→ Required work: Below are the records; give again exactly the lines that run from the one with "45: (86, 169, 2.78)" through the last line.

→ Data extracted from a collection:
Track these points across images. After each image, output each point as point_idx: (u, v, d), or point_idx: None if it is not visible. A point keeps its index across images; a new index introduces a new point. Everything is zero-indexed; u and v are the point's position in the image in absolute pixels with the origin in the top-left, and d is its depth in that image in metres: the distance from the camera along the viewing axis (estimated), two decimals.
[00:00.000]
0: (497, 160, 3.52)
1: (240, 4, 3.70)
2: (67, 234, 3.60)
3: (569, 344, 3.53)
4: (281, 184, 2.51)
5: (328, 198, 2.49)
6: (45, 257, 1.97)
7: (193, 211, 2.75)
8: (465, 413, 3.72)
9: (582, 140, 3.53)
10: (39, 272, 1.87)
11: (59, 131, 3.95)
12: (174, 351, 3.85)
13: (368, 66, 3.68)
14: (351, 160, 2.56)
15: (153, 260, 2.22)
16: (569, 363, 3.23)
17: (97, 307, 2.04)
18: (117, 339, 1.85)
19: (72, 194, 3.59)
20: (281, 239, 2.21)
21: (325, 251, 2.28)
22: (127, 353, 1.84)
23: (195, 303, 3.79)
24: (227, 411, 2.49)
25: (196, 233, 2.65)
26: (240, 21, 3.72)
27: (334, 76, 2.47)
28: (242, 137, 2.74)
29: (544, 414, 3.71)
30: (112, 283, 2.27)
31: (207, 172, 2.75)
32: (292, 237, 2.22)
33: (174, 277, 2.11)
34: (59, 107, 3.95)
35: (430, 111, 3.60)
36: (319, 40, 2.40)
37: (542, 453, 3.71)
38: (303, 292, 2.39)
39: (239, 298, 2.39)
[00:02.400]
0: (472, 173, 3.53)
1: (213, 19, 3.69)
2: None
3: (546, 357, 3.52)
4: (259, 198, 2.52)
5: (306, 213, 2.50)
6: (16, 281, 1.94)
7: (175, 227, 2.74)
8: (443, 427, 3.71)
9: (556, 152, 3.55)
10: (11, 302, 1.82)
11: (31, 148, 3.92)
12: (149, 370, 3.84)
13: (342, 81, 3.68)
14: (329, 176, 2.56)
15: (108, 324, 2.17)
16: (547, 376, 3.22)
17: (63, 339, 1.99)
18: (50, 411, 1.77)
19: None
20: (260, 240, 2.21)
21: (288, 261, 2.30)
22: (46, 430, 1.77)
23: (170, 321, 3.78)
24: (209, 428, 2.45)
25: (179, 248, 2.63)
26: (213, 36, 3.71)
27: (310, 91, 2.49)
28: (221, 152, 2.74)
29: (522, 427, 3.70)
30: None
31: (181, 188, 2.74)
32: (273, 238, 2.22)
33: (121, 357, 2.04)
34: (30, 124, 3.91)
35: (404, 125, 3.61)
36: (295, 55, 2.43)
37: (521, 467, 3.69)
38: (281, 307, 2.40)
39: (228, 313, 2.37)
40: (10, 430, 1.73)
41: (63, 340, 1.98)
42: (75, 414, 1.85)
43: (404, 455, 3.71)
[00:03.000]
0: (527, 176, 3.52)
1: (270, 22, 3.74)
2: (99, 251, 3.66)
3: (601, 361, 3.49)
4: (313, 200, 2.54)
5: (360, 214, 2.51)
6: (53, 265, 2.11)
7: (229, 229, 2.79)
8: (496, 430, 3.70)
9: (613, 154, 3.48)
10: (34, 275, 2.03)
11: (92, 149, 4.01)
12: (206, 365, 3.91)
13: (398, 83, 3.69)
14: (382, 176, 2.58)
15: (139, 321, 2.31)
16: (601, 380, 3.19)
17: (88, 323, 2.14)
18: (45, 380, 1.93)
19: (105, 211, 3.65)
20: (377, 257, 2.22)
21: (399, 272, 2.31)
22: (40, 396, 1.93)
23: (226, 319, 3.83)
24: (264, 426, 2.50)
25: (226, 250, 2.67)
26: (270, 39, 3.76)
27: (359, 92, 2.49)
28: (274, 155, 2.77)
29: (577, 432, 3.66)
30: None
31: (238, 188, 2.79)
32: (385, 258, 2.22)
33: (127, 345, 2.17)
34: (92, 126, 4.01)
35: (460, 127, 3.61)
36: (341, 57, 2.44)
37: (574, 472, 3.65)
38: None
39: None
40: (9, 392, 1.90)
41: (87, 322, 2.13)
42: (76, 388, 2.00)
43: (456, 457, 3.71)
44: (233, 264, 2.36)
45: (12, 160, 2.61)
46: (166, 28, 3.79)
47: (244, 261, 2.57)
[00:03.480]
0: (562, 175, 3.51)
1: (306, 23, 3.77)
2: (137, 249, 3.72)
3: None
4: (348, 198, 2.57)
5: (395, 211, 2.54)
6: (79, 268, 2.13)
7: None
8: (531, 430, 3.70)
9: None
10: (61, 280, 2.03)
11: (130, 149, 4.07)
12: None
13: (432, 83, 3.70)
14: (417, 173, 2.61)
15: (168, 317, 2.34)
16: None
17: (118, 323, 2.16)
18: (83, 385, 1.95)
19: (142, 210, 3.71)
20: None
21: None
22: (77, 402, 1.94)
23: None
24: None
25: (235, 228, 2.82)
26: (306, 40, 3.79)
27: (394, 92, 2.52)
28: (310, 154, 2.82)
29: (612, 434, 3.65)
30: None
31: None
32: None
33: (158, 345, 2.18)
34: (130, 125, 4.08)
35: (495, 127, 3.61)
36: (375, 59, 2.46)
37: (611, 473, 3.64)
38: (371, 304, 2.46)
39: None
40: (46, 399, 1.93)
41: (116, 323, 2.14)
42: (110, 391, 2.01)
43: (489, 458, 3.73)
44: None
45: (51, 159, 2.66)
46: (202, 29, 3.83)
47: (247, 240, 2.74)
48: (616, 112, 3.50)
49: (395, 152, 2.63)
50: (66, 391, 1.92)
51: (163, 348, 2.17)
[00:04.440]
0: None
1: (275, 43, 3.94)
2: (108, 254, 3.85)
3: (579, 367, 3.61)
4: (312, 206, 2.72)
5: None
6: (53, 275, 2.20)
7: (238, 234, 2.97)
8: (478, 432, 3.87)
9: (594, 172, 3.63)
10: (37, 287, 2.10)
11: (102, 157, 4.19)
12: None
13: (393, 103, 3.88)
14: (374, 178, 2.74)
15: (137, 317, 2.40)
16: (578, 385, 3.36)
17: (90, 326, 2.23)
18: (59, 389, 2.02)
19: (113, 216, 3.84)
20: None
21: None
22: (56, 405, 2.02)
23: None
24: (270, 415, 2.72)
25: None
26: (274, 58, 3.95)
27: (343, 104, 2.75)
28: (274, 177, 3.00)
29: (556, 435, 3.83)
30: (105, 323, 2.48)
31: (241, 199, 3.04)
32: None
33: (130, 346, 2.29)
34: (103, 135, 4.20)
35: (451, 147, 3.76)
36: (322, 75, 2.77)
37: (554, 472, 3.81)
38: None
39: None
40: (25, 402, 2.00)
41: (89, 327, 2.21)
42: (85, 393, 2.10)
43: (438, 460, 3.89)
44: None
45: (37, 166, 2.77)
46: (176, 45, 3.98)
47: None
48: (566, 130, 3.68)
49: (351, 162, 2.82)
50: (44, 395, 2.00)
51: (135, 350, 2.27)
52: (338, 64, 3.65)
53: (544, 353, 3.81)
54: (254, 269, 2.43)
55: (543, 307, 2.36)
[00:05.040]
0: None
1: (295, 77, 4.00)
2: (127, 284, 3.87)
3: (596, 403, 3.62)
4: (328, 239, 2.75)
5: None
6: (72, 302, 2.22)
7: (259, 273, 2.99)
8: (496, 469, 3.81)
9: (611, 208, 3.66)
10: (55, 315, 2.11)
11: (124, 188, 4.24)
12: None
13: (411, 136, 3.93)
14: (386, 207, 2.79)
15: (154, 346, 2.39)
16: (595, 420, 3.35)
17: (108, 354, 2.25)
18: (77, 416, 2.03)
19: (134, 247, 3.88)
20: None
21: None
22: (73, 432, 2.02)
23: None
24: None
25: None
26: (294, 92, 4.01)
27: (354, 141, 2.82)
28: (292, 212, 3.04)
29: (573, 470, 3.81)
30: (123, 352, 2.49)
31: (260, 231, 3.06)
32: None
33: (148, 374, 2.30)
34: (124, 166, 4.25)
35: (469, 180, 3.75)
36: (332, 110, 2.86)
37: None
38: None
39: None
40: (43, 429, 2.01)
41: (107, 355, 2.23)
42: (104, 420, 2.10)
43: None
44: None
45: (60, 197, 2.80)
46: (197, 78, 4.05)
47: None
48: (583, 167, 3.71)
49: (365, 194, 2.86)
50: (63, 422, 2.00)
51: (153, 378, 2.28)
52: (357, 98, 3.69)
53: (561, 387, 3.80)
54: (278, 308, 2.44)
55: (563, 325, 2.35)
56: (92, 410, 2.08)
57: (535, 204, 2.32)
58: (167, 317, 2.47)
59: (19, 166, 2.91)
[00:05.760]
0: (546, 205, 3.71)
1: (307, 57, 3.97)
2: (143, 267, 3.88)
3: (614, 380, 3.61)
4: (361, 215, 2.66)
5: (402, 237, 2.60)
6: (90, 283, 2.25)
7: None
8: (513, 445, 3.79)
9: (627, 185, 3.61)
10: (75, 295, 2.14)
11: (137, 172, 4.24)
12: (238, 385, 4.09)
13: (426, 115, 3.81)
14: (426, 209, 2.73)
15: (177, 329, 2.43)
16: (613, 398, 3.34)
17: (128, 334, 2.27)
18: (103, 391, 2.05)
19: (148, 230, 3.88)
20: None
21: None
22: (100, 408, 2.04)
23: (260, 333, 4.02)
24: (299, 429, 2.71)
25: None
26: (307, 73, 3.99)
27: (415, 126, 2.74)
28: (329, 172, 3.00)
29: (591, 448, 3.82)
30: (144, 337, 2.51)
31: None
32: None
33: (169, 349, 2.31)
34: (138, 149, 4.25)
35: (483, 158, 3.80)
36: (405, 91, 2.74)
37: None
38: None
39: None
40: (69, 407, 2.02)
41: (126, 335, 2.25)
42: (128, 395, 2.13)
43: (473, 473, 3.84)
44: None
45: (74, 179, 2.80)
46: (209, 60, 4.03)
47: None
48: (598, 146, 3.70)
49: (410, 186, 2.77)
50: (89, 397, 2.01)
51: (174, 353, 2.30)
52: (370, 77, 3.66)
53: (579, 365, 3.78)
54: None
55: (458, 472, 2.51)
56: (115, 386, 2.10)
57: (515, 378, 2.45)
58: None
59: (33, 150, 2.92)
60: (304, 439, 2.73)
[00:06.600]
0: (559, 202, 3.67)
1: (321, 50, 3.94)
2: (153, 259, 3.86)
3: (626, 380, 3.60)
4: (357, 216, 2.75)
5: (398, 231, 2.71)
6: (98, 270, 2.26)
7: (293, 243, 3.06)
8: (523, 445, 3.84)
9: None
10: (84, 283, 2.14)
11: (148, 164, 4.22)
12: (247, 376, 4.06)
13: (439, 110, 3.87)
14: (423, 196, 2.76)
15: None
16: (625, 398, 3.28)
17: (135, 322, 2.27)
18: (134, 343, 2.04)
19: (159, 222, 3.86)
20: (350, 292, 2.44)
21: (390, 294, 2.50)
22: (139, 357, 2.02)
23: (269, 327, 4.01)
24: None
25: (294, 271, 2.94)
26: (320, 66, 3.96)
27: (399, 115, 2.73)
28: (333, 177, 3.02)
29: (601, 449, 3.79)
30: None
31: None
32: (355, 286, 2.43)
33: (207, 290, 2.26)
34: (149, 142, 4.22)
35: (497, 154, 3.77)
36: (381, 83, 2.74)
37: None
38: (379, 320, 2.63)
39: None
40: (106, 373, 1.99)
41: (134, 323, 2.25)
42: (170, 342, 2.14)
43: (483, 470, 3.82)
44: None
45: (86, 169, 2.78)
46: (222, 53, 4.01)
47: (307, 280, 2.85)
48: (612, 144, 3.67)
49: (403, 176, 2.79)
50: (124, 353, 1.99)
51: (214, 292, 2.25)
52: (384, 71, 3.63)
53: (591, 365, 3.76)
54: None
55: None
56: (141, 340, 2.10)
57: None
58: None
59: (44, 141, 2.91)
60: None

→ Result of the exercise:
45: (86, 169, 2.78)
46: (222, 53, 4.01)
47: (307, 280, 2.85)
48: (612, 144, 3.67)
49: (403, 176, 2.79)
50: (124, 353, 1.99)
51: (214, 292, 2.25)
52: (384, 71, 3.63)
53: (591, 365, 3.76)
54: None
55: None
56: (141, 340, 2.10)
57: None
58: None
59: (44, 141, 2.91)
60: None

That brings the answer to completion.